People in the UK don’t want to pay more fuel tax

And I’m not bloody surprised either.  They already pay a very significant fuel tax, one that I feel covers the externalities associated with their fuel consumption.  When you have an externality, the government should tax to the point where the marginal cost of consumption is equal to the social marginal cost of consumption, taxing anymore than that is government failure.

However, in New Zealand we should pay more fuel tax, and I know one guy that agrees with me

What do you think?  (bonus points for picking up the obvious economic inconsistencies in the above article, as it will give me the opportunity to say what I really think)

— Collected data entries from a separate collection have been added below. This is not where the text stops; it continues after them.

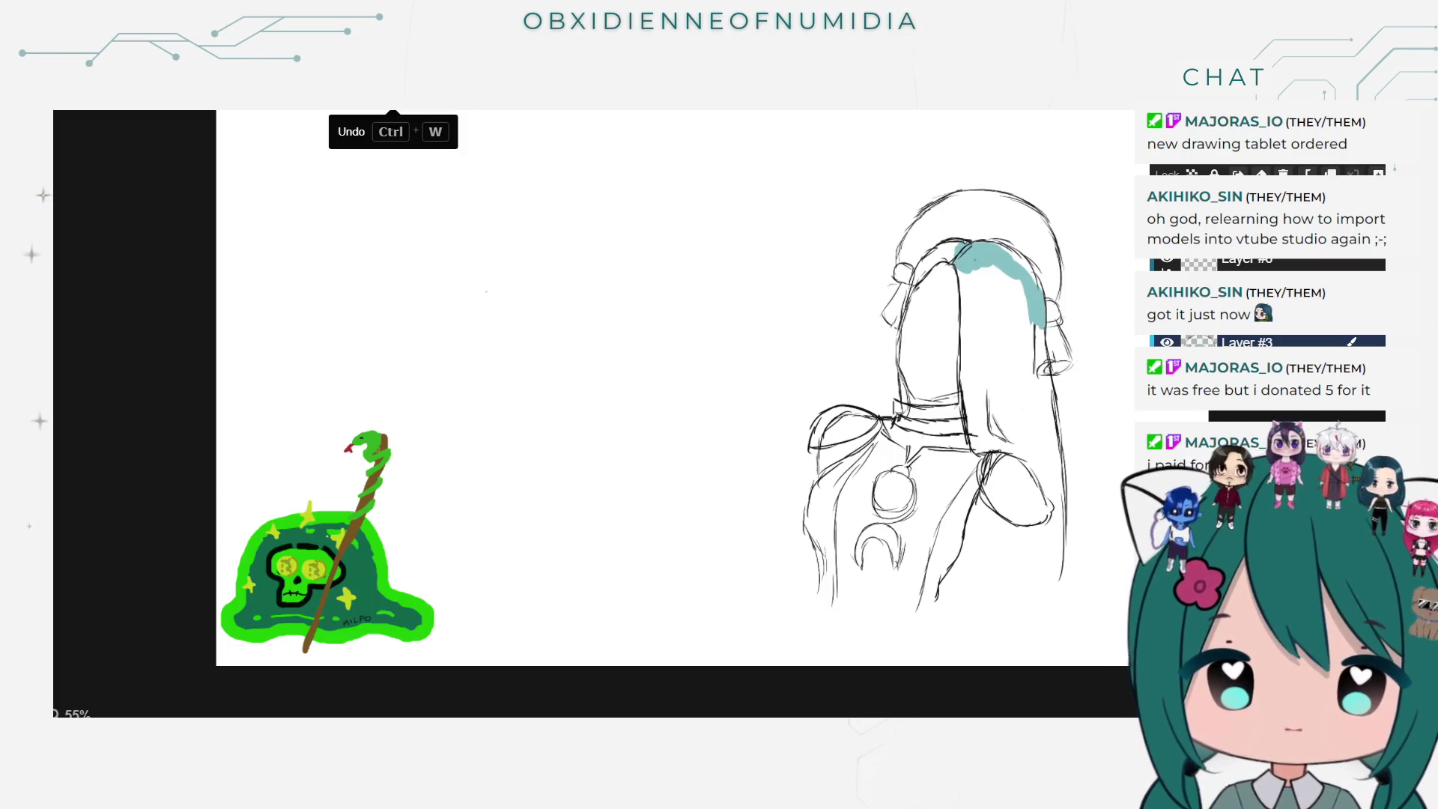
key("ctrl+z")
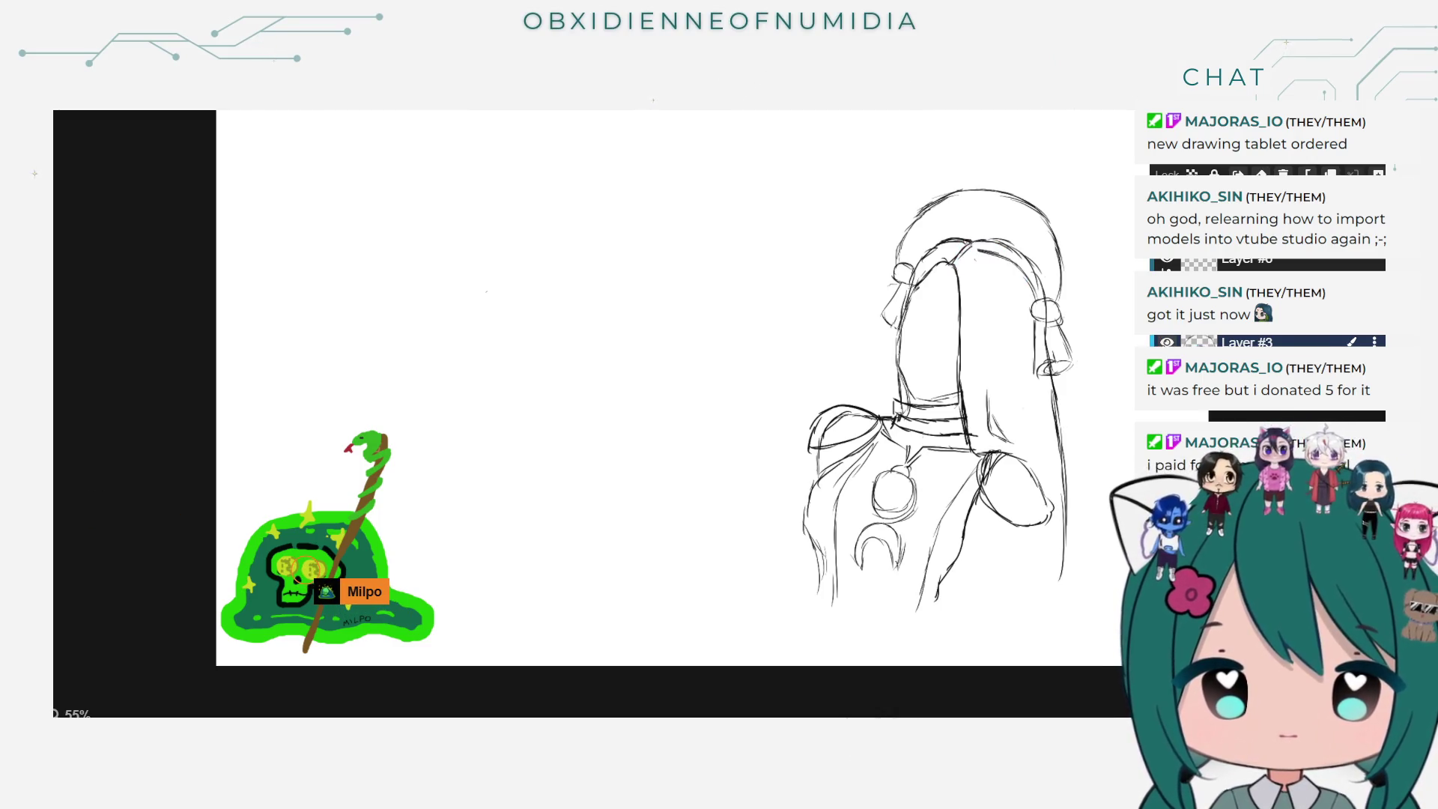
key("ctrl+z")
key("ctrl+y")
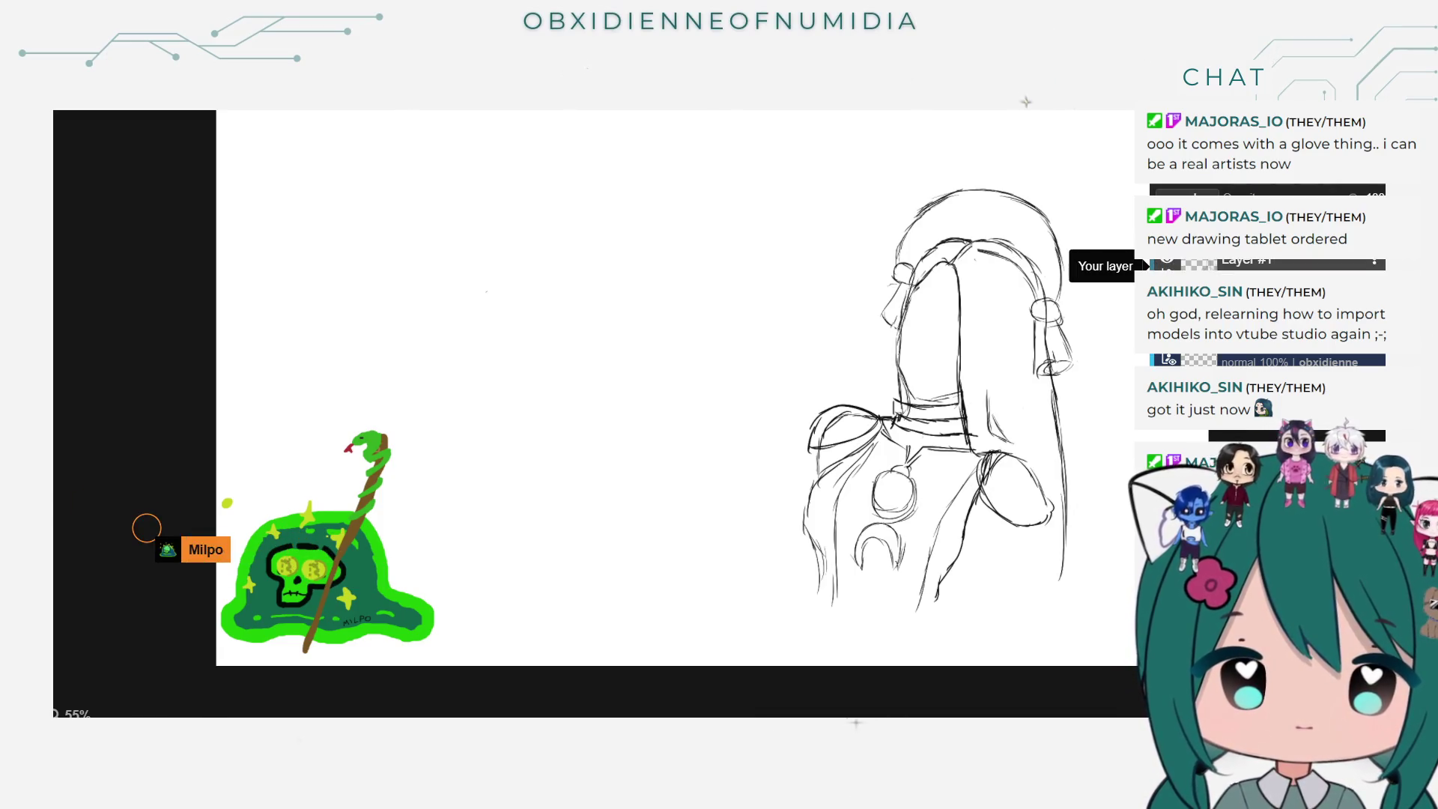
Step: Paint a teal band across the hair's crown and carry it down the right side
mouse_move(974, 252)
left_mouse_down()
mouse_move(1020, 259)
mouse_move(1034, 288)
left_mouse_up()
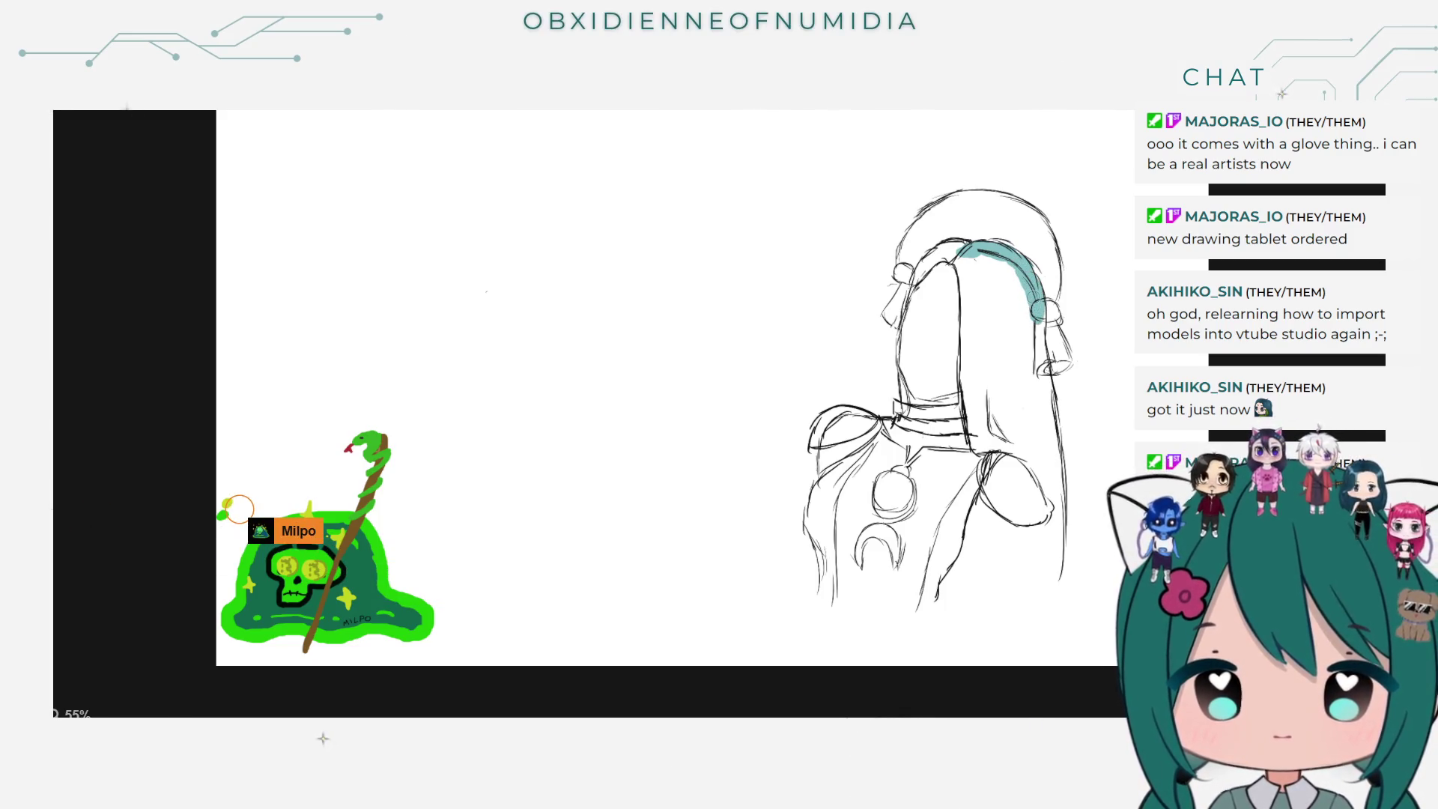
left_click_drag(949, 255, 932, 260)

Monetary policy: Aussie vs NZ

At least one Australian and one New Zealand commentator feel that the RBNZ is too focused on inflation. They use the example of the RBA, which seems to be controlling inflation without trying to strangle the life out of the economy.

Do people agree with this? Is our Reserve Bank an inflation zealot? Or does our Reserve Bank have a better idea of the long-term costs of inflation, and as a result, is more interested in stamping it out?

I’m not even sure that the situations are comparable, Australia’s growth rates and productivity rates have far outstripped ours, giving their Reserve Bank more leeway to control inflation. After all March non-tradable CPI inflation was only 3.5%pa in Australia, compared to 4.0%pa in New Zealand, indicating a significant difference in domestic price pressure.

Over US$0.80 we go

So, we broke 80cents US last night, on the back of expectations that the RBNZ will increase the OCR on July 26th. This led to the Dominion post terming us the strongest-performing currency in the world

Should the government intervene here? Is this a market failure caused by speculators and Japanese housewives that don’t understand the true risks?

I’m willing to stick my neck out here and say, I don’t think a strong exchange rate is that bad. Sure, non-food manufacturing is struggling, but no matter what the exchange rate is non-food manufacturing tells me they are struggling. A strong exchange rate keeps firms costs down, which has allowed domestic firms to increase margins without increasing prices, thereby removing a hell of a lot of inflationary pressure.

I believe the strong exchange rate is built on strong economics fundamentals (such as strong or improving commodity prices, and high interest rate relative to the rest of the developed world and a weak US economy), and I don’t think the current level is the end of the world, and I’m willing to bet that the manufacturers who are telling us it is are bluffing.

However, I know a lot of people will disagree with me. If so, tell me how and why you would intervene to change the currency (bonus points to anyone that tries to say lowering the OCR will reduce inflationary pressure, that cracks me up).

Telecom separation

So Telecom is to be operationally separated. To prevent the issue of double marginalization, the commerce commission is going to regulate the price set in the access market.

Do you think this is the correct way to regulate the access network.

While I believe it will lead to more competition in the wholesale and retail markets, I can understand the argument that states that this type of regulation will lead to lower investment (as firms invest until MB=MC, if the marginal cost of investment increases in the amount of investment, then lowering the price will lower the marginal benefit, and lead to a less investment.) I hear the government has a plan to improve Telecoms incentive to invest, does anyone know what it is? If so, do you think it will work?

The Warehouse merger

So the commerce commision has released documentation on their refusal to let Foodstuffs or Progressive buy the Warehouse. They believe that the merger would not influence the general merchandise or wholesale foods market, but would negatively influence supermarket competition.

Do you think that a merger would negatively impact supermarket competition, and if so how?

It is important to note that one of the significant factors behind the increase in the value of retail sales in the past few months has been rising supermarket prices. But is this the result of a lack of competition, or a result of the success of the Warehouse grocery chain (given that the Warehouse sells their grocery products at a higher price).

The week in numbers

  • The NZ$ pushed through US$0.79, but couldn’t quite reach the US$0.80 mark
  • CPI inflation came in at 1.0% for the June quarter, taking annual inflation to 2.0%.
  • 11% annual growth in short-term departures from New Zealand in June. This took departures to a record 208,309
  • 4% annual growth in short-term arrivals to New Zealand indicate a lack of price responsiveness from tourists. However, they are spending a lot less once they get here.
  • There was a net migrant inflow of 590 (seasonally adjusted) in June. The year-ended net migrant inflow continued to fall, and is now at 10,078
  • Electronic Card payments were up 7.2% on a year earlier in June. This implies that retail sales will maintain the gains experienced in recent months.

The recent strength in CPI, QVNZ house price and retail sales figures will make the RBNZ feel that it has to lift rates again. It is important to note that REINZ house sales and price figures looked relatively weak.

While the market is currently pricing in a 60% chance of a rate rise in July, I think they should hold. The QES and HLFS are due out between now and September, and will give us a strong indication of whether the labour market is beginning to ease. Furthermore, two more months of house sales data could be invaluable, with the housing market at a possible tipping point.